The key to managing the financing of climate-friendly travel

Calculating the benefits of climate-friendly travel for nature, the environment and the climate poses a challenge – but it is easier to measure the benefits of healthy infrastructure solutions. “And investments in public health correlate with reduced emissions,” states David Lindelöw, transport expert at Sweco.

To achieve our climate goals, we need to change the way we finance the development of infrastructure to be able to transition to a greener and more climate-resilient economy.

“In transport planning, it’s becoming increasingly clear that there are things we do not price. There are costs we do not have a price for but, above all, benefits that we do not price,” says David Lindelöw, PhD and Transport Planner at Sweco.
In today’s cost-benefit analysis of large infrastructure projects such as roads and railways, 80% of the benefits in kronor, pounds or euro are travel time gains.

The Sweco Urban Insight report ‘Running to stand still – the role of travel time in transport planning’ stated that if we make the transport system faster, it often means that people just move further away and travel longer distances, meaning that they do not only benefit from shorter travel time.

“Therefore, it can be questioned to only calculate the travel time benefit for cars in infrastructure projects but also start valuing other benefits and also value other modes of transport such as cycling. This is rarely done today.”

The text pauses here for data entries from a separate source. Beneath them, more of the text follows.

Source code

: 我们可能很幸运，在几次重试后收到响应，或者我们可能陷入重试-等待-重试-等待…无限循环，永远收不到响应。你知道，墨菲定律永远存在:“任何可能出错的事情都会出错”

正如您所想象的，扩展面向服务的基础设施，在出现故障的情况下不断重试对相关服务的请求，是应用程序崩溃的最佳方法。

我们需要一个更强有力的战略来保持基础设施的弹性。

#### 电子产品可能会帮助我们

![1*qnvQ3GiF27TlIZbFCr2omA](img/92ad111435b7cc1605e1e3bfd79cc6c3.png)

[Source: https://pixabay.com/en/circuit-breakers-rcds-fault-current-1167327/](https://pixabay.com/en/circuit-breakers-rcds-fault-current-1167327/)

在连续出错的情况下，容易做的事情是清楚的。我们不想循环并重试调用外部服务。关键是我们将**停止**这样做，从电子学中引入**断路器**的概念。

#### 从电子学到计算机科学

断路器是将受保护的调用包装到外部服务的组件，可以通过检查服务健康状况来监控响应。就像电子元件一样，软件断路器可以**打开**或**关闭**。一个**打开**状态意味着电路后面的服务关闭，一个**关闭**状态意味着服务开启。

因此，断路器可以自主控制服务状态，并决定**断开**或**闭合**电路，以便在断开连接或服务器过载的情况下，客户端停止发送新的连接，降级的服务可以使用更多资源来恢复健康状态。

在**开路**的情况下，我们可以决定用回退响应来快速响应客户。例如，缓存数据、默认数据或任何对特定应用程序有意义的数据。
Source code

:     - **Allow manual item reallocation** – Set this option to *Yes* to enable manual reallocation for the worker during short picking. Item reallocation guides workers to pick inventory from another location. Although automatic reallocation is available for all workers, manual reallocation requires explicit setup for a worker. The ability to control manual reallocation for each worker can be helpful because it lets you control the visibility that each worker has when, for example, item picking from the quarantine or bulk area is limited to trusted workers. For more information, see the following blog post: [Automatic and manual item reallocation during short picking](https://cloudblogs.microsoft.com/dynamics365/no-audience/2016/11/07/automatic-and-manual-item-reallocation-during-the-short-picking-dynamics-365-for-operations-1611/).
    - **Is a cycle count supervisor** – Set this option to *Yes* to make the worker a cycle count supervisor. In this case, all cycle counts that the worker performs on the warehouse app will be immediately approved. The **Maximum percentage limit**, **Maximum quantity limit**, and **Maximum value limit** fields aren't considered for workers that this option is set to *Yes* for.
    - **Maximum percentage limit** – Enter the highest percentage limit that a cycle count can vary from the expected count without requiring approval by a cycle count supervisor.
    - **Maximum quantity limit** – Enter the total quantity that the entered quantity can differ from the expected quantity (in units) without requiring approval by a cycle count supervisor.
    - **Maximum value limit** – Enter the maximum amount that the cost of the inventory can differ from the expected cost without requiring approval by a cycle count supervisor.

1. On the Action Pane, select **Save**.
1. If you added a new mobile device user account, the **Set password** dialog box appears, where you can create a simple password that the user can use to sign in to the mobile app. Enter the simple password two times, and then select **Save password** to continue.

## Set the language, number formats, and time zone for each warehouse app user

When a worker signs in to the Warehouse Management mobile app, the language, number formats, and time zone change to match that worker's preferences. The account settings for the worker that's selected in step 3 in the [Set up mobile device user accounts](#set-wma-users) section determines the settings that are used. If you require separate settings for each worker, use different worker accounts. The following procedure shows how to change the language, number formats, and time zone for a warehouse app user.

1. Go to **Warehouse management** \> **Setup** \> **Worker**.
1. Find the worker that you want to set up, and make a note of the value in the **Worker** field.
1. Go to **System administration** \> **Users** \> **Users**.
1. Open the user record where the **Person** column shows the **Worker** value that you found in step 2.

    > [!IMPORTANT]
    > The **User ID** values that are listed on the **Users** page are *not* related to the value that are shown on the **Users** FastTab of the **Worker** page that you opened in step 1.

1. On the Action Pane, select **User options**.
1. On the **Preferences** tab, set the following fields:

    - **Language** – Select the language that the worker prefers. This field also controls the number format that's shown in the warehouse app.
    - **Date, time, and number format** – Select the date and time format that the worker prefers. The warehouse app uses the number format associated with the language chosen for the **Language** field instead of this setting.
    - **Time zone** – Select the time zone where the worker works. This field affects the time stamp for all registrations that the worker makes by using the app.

Pricing the benefits for nature, the environment and the climate is still often difficult. There are other alternatives though.

In the beginning of 2021, Sweco experts carried out a cost-benefit analysis in which they used statistics on the number of bicycle trips in the city of Gothenburg, Sweden and compiled this with the help of the analysis tool HEAT from WHO to calculate and evaluate the health effects of physical activity. The analysis shows that cycling in Gothenburg increased by 15,000 trips in one year, which resulted in a socio-economic gain of just over SEK 1 billion (€ 100 million) as a result of 25 premature deaths being saved thanks to increased physical activity.

“Healthy infrastructure solutions are often also climate-friendly. Investments in public health coincide with reduced emissions”, according to David Lindelöw. “If we start evaluating other positive benefits of climate-friendly travel, the interest in financing such things can certainly increase.”

Sweco’s project with HEAT shows that there are ways to do this. “What is needed is to get more people to start thinking more broadly about the effects of infrastructure investments.”